#### Source document
□ □ □ □ □ □ □
# How much HP/TQ can a 1.9 TDI make with bolt on mods?



## giff74 (Sep 1, 2002)

OK, no flaming here, I dont have a lot of TDI experience and I couldnt find exactly what I am looking for in a search. I want to get a 2000/01 GLS Golf, with a 1.8T, but there are only like 6 of those in North America, so now I am kicking around the idea of a TDI or 2.0. I am at least famaliar with some of the bolt on mods for the gas powered engine, but dont know what kind of power can come from the TDI.
I guess I was thinking about something like, CAI, cat back, chip, or any other common bolt on TDI engine mods, what kind of power are some of you guys making???
Thanks for any help!


----------



## VeeeDoubleU (May 27, 2000)

*Re: How much HP/TQ can a 1.9 TDI make with bolt on mods? (giff74)*

2.0L, yuk!!, dont get it its crap!. I got it and regret it horribly!!
diesel isnt same as gasoline.
they dont really even get tuned the same. Try the search button or read back in the TDi forum for the past few pages. your questions will all be answered!!


----------



## GoFaster (Jun 18, 1999)

*Re: How much HP/TQ can a 1.9 TDI make with bolt on mods? (giff74)*

TDI responds well to chips, injector swaps, and "tuning boxes". Forget about spending money on intake and exhaust stuff - doesn't accomplish much, if anything at all. Read the performance section of http://www.tdiclub.com/TDIFAQ for more.
□ □ □ □ □ □ □
#### Exercise requirements
a – In the TDI forum thread, which engine did giff74 originally want in a 2000/01 GLS Golf?
b – Resume the TDI forum thread after GoFaster's last post and carry it on.

#### Supplied data
□ □ □ □ □ □ □
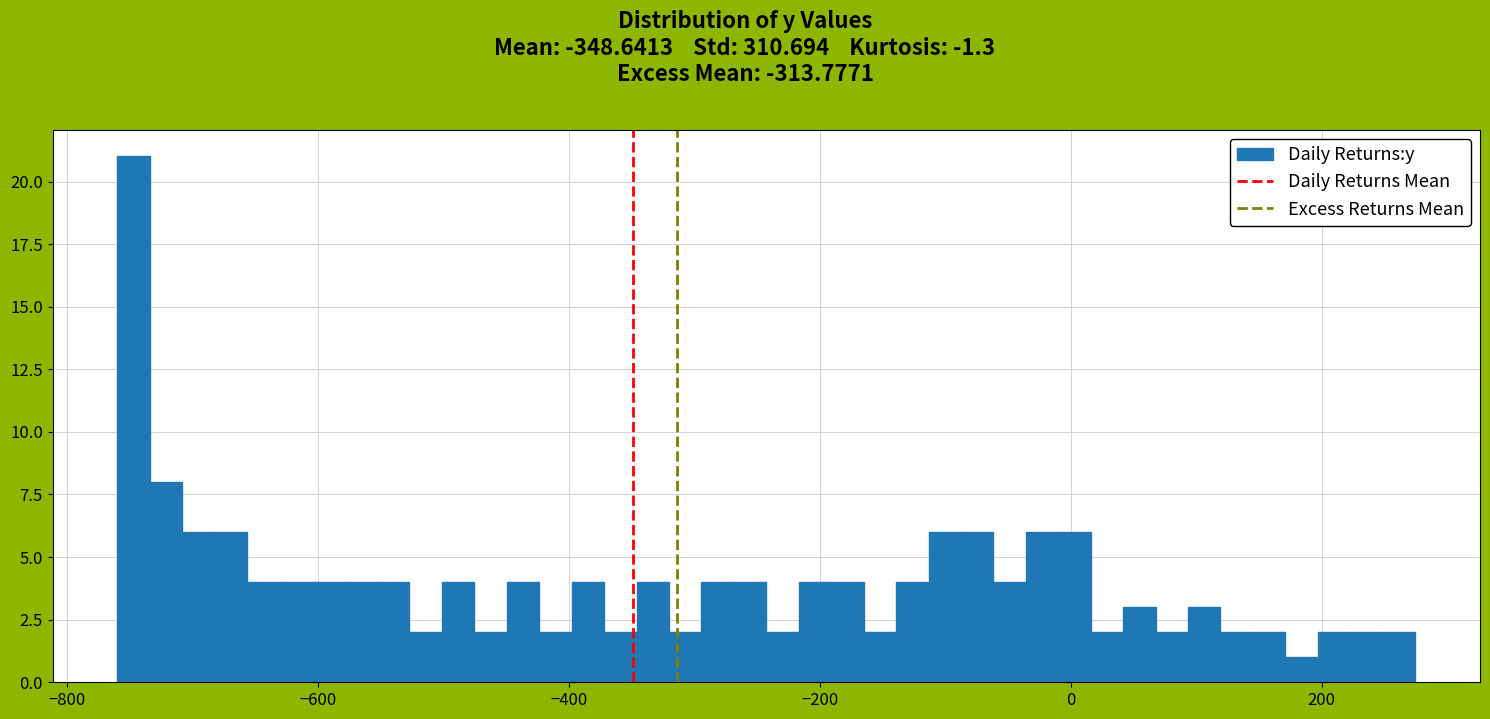

Read against the x-axis, roughly where is the centre of the tallest bar?

-740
□ □ □ □ □ □ □
#### Answers provided
a – A 1.8T

b –
I would suggest not "going by the numbers" when comparing the way a TDI is to drive to the way a gasoline car is to drive. The shape of the torque curve is entirely different and the gearing is different; it's a lot easier to make full use of what a TDI can do without having to change gears all the time and rev the crap out of it.
In stock form, a TDI is marginally slower than a 2.0, but if you spend equal money on properly-selected mods on both, the TDI will very easily whip the 2.0 into submission. Even spending big bucks putting a supercharger on a 2.0 results in a power output that can be beaten by a TDI with less money spent. And it'll have a lot more torque ...
Beware the stock clutch on a TDI if you get really serious with the mods, though ...


----------



## giff74 (Sep 1, 2002)

*Re: How much HP/TQ can a 1.9 TDI make with bolt on mods? (GoFaster)*

Thanks! That is an awesome site!
So is anyone running some cobination of larger injectors and a chip? What kind of power can this combo turn out?


----------



## GoFaster (Jun 18, 1999)

*Re: How much HP/TQ can a 1.9 TDI make with bolt on mods? (giff74)*

As noted previously, don't go by the numbers. The increase from stock is very substantial. Drives like a different car.
Keep in mind that a TDI was never meant to be a quarter-mile-at-a-time car. My favorite test is top-gear 100-to-120 km/h acceleration (under 5 seconds with bigger injectors and stock chip in a heavy car). Lately, others have been promoting 60 to 90 mph in 4th gear, and there's a database of results on the internet somewhere.
I neither know nor care what horsepower, 0 to 60 mph, or quarter mile times my car does. It tows my 1500 lb trailer well enough, and hill-climbing and top-gear passing performance is more than sufficient for normal needs, and fuel consumption hasn't been affected by the tweaks. If anything, it's a bit better than stock.


----------



## TexasVWdriver (Nov 29, 2000)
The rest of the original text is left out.